Recipe: Healthy Orange Chicken
I used to love the unhealthy American version of Chinese food: deep-fried in batter and slathered in sauce. Now, my body just can’t tolerate it anymore—though that hardly stops it from craving those delicious sweet and savory combinations. And luckily, there are loads of recipes on the web these days for healthy versions of my favorite junk food. I decided to put my own out there, this time for tangy, spicy orange chicken. This recipe is so easy and quick to make, requiring ingredients you probably already have laying around in your kitchen. Give it a try over a bed of low-carb cauliflower fried rice and veggies and your whole family will enjoy it!
Yield: 4 serving(s)
- 1 pound chicken breast (2-4 breasts depending on size)
- Salt and pepper
- 1 cup fresh-squeezed orange juice
- Optional: 1 tablespoon orange zest
- ½ cup chicken broth (use bone broth for extra nutrients!)
- 3 tablespoons tamari or coconut aminos
- 1 inch fresh ginger, peeled
- 2 tablespoons honey
- 1 teaspoon sriracha (or 2 teaspoons for extra spicy)
- 2 tablespoons arrowroot powder
- Cooked broccoli
- Sesame seeds
- Cut chicken into bite size pieces and season with salt and pepper. Set aside.
- In a blender, add the orange juice, broth, tamari and ginger and blend until smooth.
- Transfer blended ingredients to an unheated saucepan and add the honey, sriracha and arrowroot powder. Then turn the stove on to medium heat and stir until smooth.
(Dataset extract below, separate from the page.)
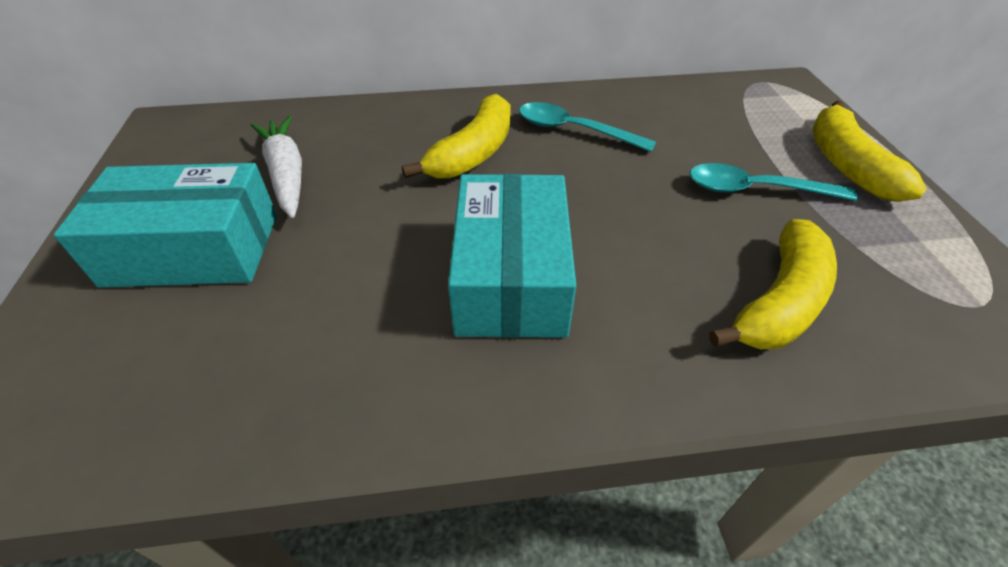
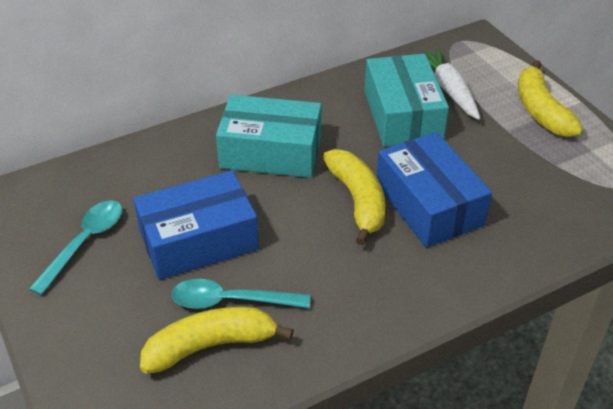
blue box: none = 0 -> [133,170,259,280] [377,132,492,248] = 2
- Heat sauce over a low boil, stirring occasionally, until the sauce has thickened to your liking. Set aside.
- Heat a large skillet to medium-low and then add a tablespoon of coconut oil. Once melted, transfer chicken bites onto the skillet and fry until cooked through. Turn off heat.
- Pour sauce over the chicken and stir to combine.
- If using, combine broccoli with the sauce and chicken and top with sesame seeds.
Nutrition Information Per Serving
Protein: 35 gram(s)
Fat: 4 gram(s)
Carbohydrates: 38 gram(s)
*Arrowroot Powder is an all-natural starch used to thicken sauces. Most grocery stores with a big natural foods section should carry it. I prefer arrowroot because it's the most easily digested of all the starches (tapioca, corn, potato), so it is better for people who have gut sensitivity/permeability. And just a tip to follow the directions closely: be sure to add the arrowroot BEFORE your mixture is hot. It will clump if you add it directly to something hot.